## Text zur Analyse
------------------------------------

Ich habe bei der Westfälischen Rundschau Freunde gefunden. Mentoren, Lehrer, Vorbilder. Redakteure, die mich geprägt und geformt haben – sei es nur mit einem sehr bösen Blick oder einem freundlichen Wort am Telefon.
Seit dieser lächerlichen Pressemitteilung habe ich mich nicht getraut, anzurufen. Oder in die Redaktion zu fahren, die sich früher angefühlt hat wie Zuhause. Was sagt man in so einer Situation?

------------------------------------

## Bereitgestellte Daten
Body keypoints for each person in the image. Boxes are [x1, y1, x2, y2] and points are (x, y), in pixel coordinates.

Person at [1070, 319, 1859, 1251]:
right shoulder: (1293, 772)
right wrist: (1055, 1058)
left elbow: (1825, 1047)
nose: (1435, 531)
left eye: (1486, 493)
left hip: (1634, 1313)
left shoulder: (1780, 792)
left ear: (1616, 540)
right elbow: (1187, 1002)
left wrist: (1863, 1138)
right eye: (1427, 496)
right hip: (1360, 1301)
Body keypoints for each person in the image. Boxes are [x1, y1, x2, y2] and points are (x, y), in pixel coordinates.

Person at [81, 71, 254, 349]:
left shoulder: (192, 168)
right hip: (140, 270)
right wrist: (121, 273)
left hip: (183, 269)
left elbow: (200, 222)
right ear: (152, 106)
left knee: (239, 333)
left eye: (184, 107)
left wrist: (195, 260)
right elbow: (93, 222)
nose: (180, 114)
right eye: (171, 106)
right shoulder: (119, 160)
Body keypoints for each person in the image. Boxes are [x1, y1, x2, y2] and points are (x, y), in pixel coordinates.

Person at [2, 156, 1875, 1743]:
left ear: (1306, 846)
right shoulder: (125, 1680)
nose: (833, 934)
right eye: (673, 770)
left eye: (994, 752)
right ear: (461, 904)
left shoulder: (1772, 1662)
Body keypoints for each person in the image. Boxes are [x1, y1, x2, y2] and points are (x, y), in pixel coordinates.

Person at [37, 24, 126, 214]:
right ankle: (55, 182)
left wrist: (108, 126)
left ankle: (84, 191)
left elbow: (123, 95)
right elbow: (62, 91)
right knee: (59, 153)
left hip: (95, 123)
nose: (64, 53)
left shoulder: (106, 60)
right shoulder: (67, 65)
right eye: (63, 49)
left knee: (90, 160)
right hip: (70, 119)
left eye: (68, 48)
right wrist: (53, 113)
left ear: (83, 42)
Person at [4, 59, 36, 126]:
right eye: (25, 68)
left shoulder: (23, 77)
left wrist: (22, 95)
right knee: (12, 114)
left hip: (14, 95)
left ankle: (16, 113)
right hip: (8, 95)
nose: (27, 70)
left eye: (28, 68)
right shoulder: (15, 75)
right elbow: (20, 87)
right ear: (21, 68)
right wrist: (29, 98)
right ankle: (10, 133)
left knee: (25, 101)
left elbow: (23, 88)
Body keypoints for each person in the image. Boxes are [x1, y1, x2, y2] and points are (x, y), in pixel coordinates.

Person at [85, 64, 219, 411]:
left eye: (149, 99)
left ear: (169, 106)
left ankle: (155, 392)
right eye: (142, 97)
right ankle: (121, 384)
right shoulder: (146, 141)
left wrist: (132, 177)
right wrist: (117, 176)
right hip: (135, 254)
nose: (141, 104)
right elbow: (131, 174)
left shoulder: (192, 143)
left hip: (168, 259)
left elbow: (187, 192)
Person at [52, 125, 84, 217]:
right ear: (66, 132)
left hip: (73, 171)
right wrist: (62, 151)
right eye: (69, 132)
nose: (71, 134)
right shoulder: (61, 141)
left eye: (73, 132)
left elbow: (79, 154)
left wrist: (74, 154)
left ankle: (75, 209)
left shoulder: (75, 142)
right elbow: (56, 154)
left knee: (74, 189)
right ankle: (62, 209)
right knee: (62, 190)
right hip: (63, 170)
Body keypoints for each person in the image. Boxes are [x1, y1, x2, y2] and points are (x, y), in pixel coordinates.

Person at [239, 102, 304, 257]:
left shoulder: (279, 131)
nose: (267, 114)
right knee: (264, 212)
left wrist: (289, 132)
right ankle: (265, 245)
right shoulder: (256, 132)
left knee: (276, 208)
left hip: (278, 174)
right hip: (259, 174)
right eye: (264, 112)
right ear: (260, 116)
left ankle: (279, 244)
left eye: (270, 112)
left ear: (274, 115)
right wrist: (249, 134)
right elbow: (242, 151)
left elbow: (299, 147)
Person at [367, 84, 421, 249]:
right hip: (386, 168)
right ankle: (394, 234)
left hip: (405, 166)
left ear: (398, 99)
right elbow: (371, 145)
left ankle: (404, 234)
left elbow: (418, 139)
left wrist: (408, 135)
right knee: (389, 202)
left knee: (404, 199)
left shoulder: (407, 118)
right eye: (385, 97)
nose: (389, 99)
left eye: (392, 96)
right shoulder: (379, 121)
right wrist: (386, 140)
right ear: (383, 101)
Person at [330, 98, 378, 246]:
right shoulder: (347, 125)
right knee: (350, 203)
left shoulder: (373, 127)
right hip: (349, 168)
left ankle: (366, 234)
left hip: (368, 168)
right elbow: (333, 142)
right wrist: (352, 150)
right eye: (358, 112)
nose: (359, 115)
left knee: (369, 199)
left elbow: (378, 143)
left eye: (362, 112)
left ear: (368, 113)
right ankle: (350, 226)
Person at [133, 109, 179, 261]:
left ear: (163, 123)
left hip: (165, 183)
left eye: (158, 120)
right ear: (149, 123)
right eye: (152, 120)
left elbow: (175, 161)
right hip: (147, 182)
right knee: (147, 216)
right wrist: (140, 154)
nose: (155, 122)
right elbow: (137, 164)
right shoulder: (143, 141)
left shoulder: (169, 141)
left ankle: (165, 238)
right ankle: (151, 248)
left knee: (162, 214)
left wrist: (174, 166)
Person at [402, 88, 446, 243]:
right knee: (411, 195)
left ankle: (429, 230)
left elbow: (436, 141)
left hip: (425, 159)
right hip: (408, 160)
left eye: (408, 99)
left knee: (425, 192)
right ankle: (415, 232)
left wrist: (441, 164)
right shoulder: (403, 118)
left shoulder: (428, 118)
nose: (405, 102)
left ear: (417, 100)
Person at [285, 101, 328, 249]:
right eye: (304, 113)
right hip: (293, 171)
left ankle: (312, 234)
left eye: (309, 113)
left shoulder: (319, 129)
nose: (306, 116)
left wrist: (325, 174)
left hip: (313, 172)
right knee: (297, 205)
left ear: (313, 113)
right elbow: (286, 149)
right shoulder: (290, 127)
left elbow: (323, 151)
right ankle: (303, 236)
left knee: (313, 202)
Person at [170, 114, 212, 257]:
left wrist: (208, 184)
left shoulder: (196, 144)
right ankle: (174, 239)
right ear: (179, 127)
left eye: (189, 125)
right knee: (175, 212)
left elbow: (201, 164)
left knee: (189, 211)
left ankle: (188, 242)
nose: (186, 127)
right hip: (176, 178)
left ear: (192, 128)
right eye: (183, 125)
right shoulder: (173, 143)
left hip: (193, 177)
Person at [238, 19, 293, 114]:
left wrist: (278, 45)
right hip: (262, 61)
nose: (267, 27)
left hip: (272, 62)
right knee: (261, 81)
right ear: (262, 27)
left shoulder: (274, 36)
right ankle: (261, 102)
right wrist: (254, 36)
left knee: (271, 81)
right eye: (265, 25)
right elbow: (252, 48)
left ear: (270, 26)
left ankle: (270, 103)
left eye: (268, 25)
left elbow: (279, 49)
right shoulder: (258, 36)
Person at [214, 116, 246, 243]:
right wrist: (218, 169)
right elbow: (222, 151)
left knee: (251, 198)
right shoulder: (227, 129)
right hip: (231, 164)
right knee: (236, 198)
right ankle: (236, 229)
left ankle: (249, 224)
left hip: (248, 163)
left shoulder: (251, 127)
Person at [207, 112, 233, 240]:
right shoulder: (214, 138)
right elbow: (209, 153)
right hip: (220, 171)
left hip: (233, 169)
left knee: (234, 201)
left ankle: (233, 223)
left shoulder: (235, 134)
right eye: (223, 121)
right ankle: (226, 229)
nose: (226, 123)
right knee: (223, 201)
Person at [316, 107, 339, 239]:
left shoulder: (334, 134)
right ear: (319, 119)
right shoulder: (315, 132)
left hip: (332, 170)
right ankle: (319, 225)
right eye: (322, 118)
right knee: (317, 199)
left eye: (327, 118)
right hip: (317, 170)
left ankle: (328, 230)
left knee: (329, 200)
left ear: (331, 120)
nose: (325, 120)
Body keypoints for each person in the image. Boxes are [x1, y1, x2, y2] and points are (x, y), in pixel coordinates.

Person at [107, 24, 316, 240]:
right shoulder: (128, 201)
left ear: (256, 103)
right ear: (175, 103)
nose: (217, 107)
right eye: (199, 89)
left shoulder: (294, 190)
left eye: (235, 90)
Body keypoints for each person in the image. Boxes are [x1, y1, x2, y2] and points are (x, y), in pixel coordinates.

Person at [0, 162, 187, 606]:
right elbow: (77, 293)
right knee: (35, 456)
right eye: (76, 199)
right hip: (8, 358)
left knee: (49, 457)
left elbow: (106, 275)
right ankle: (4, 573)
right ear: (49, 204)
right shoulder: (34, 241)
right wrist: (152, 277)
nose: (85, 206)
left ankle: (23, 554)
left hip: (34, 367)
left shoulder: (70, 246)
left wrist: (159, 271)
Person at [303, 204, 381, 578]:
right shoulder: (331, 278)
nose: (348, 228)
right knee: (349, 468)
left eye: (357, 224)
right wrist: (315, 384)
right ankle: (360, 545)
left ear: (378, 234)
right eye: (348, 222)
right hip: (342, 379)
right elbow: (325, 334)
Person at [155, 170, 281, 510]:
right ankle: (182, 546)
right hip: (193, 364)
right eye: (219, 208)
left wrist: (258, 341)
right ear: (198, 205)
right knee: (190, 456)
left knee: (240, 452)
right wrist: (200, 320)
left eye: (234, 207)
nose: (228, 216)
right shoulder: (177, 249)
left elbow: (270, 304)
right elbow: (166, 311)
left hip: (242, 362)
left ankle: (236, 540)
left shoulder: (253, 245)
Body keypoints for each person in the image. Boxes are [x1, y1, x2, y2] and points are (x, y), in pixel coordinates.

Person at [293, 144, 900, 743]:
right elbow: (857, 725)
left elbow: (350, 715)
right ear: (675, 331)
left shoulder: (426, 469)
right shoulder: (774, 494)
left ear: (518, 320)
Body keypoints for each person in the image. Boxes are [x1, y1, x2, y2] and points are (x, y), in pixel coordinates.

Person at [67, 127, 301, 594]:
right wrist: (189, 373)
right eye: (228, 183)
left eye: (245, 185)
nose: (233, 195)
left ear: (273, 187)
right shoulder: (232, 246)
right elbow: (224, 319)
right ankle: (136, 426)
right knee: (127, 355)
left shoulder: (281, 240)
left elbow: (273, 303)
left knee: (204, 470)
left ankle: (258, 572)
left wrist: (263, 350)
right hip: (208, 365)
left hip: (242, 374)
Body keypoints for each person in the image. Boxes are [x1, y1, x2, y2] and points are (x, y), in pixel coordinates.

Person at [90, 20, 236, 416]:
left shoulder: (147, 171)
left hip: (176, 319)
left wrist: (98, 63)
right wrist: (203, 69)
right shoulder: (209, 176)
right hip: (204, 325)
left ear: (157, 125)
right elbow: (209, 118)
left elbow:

------------------------------------

## Arbeitsauftrag
Führen Sie den Text zur Analyse über die Westfälische Rundschau im gleichen Ton weiter, beginnend nach seinem letzten Satz.

## Ausgabe
„Hallo, hier ist Anna. Tut mir Leid, dass Ihr alle Eure Jobs verliert und ab jetzt die Konkurrenz Eure Arbeit macht. Bin ich aber froh, dass ich seit ein paar Monaten raus bin. War echt schön mit Euch. Tschö!“
Diese Menschen können nicht mehr umdrehen. Die Kredite für ihre Häuser, die Ernährung ihrer Kinder, ihr Herzblut, ihre Lebenszeit. Es hängt alles an dieser Zeitung. Das ist Wirtschaft, darf man nun sagen. Wenn ein Unternehmen nicht läuft, dann schließt man es. Aber eine Tageszeitung ist nicht nur ein Unternehmen, sie ist eine gesellschaftliche Institution, ein Monument der Meinungsfreiheit. Wer Zeitung macht, trägt Verantwortung. Vor dieser Verantwortung drückt sich der WAZ-Konzern nun auf die feigste aller Arten.
Die WR-Redakteure haben mich groß gemacht, mir alles beigebracht, was ich über meinen Beruf weiß. Sie sind eine sichere Insel in einer Zeitungswelt, in der junge Journalisten für viele nicht zuerst Schüler, sondern Konkurrenz sind.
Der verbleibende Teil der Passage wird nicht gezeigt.